I frequently toy with the idea of starting a separate blog just for medical Spanish, pues, that’s the area of Spanish where I spend the vast majority of my time these days. I like the idea of sharing words I come across while interpreting, both words that patients use and English words whose translation I’m not certain of. I also get a lot of visits to this blog from people searching for something like an assessment of Spanish fluency for the medical field. It’s certainly not even close to enough to just know all the body parts, symptoms, and diseases– I have the most unexpected words and topics come up on a daily basis. There are also so many different ways to say certain things, and I love to keep and share organized lists to try to keep track of all the nuances. It’s fascinating to me. So, I’m going to do that soon. This post will be somewhat of a trial run, then.
I’ll probably just share one word at a time– I feel like vocabulary is best learned in small sips. That way, you can really savor it. Gulping down vocab can be exhilarating, but in my experience, it rarely sticks. Today, though, I’ll share all the words I wrote down today while working. Some were new to me, some were words or phrases I felt I probably could have translated more naturally or idiomatically, and others were just interesting or cool.
How’s the munchkin? – The nurse was chatting with the patient, who had just had a baby. She was doing fine with the basic questions and didn’t need me until the nurse asked, “How’s the munchkin?” That’s when she drew a blank, turned to me, and had me interpret for the rest of the appointment. Munchkin— haha, what a funny word. I definitely did not rack my brain to try to find the “right” translation for it. I knew it wouldn’t be there, nor did it matter. Was it truly necessary to explain to this woman the offhand reference to singing, dancing dwarfs from The Wizard of Oz? Of course not. (I didn’t even know until now that the word Munchkin was invented by the author of the book, Frank L. Baum.) I also associate them with doughnut holes thanks to Dunkin’ Donuts.

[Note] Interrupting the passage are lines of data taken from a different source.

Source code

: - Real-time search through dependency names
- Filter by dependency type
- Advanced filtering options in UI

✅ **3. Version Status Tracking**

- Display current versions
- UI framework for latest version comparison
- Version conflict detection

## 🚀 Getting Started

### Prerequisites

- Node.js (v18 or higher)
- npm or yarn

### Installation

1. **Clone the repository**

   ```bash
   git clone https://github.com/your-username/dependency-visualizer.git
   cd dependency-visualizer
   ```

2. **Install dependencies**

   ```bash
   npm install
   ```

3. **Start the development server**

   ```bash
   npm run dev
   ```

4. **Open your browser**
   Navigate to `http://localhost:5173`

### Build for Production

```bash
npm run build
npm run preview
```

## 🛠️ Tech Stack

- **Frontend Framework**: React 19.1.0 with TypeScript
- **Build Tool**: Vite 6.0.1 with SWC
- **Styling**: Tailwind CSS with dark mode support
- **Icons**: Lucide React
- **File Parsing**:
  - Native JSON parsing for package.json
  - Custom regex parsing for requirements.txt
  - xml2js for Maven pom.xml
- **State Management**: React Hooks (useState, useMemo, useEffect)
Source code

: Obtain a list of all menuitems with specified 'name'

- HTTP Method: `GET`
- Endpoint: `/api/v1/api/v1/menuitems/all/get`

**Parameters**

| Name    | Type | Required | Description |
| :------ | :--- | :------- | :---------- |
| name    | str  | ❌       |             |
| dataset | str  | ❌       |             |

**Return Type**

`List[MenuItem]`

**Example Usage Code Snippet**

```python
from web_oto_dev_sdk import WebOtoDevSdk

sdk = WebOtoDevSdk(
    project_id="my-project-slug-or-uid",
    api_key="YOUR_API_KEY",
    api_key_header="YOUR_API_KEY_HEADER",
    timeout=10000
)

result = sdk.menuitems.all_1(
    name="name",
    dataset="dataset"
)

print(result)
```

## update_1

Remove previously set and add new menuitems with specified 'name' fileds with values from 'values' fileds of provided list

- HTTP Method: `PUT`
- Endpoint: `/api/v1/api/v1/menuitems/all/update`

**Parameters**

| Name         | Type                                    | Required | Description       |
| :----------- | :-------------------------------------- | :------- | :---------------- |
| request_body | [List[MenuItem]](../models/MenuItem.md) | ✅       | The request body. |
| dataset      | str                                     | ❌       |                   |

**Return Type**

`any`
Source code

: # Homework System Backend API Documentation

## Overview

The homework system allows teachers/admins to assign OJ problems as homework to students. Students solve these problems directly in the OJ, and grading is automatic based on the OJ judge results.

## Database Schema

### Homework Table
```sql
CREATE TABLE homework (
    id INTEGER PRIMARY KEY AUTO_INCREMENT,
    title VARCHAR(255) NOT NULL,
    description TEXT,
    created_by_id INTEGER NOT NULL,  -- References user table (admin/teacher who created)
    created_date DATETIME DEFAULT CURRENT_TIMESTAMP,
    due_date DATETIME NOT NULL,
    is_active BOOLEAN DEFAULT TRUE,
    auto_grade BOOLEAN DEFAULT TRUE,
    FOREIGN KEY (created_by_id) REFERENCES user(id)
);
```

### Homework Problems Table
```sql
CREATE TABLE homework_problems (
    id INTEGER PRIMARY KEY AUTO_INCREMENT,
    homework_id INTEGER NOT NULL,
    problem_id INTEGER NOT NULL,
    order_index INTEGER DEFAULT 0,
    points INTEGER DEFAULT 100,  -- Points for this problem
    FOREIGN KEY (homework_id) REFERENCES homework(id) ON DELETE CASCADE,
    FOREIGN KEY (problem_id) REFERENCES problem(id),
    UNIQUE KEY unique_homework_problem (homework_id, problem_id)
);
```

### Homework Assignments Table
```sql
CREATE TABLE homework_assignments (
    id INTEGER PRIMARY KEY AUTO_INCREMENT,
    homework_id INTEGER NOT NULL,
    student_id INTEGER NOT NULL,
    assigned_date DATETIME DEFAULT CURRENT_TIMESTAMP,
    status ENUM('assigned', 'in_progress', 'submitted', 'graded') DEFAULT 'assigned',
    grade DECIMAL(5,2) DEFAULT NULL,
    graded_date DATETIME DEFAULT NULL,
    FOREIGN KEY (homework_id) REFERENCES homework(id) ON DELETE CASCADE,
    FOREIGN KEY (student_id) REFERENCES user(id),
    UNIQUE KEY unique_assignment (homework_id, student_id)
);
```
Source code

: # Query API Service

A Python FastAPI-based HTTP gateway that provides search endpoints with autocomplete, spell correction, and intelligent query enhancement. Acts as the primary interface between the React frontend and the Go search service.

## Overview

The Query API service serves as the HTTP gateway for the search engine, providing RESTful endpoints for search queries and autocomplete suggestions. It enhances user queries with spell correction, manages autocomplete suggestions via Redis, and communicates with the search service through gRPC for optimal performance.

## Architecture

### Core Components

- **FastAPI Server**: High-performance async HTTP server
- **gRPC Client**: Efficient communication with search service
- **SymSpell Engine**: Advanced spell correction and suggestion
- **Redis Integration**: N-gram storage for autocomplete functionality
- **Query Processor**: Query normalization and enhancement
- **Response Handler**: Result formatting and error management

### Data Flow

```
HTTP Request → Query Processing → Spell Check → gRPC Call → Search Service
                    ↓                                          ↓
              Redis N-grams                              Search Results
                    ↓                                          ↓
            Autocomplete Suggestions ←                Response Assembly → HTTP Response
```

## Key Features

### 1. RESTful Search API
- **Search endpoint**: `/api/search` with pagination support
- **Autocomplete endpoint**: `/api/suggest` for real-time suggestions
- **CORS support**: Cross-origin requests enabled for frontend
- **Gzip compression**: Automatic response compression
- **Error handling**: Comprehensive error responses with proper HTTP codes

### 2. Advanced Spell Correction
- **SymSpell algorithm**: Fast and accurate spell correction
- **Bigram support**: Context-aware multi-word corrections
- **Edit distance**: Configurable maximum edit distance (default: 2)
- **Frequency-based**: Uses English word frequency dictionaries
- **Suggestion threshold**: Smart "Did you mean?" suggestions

I just said, ¿Cómo está su bebecito? Surely nene or chiquillo would have worked just as well. Any other suggestions?
Glucola – The name of the sweetened drink for the oral glucose tolerance test used to screen for gestational diabetes.
Incubadora – incubator
Pañalera – diaper bag (but can also be a diaper store [that also has related accessories], or a diaper changing pad) (In case you didn’t know, diaper = pañal)
I love the idea of little diaper stores! Look how cute they are. I would totally move back to Latin America in a heartbeat just to have a neighborhood pañalera to patronize one day.
Tosco, rústico – Rough, coarse. A mom used these words to describe socks that her infant son had worn that had given him a blister, contrasting them with other softer pairs that he wears. I probably would have said áspero, but I’m glad to know that these words are used as well. Before, I mainly associated tosco with a coarse, vulgar type of person, and rústico more with simple, handmade furniture. (I remember going to store after tiny store of muebles rústicos with my mom in Bogotá, looking for furniture for my apartment.) Now that I’ve looked into it a little more, I also see burdo and basto for rough in regards to material/fabric. Native speakers? What say you?
To slough off – Desprenderse, descamar/se
To step aside (figuratively) – Hacerse a un lado, dar un paso al costado
If you have any better suggestions or corrections, please let me know! Don’t be shy. There’s almost always a better way to say something, and I love learning from people, not books or dictionaries.
So, what did you learn today? Don’t hog the knowledge and keep it all to yourself; share with us! The whole point of learning a language, after all, is to have an intercambio and dialogue. ¿O no?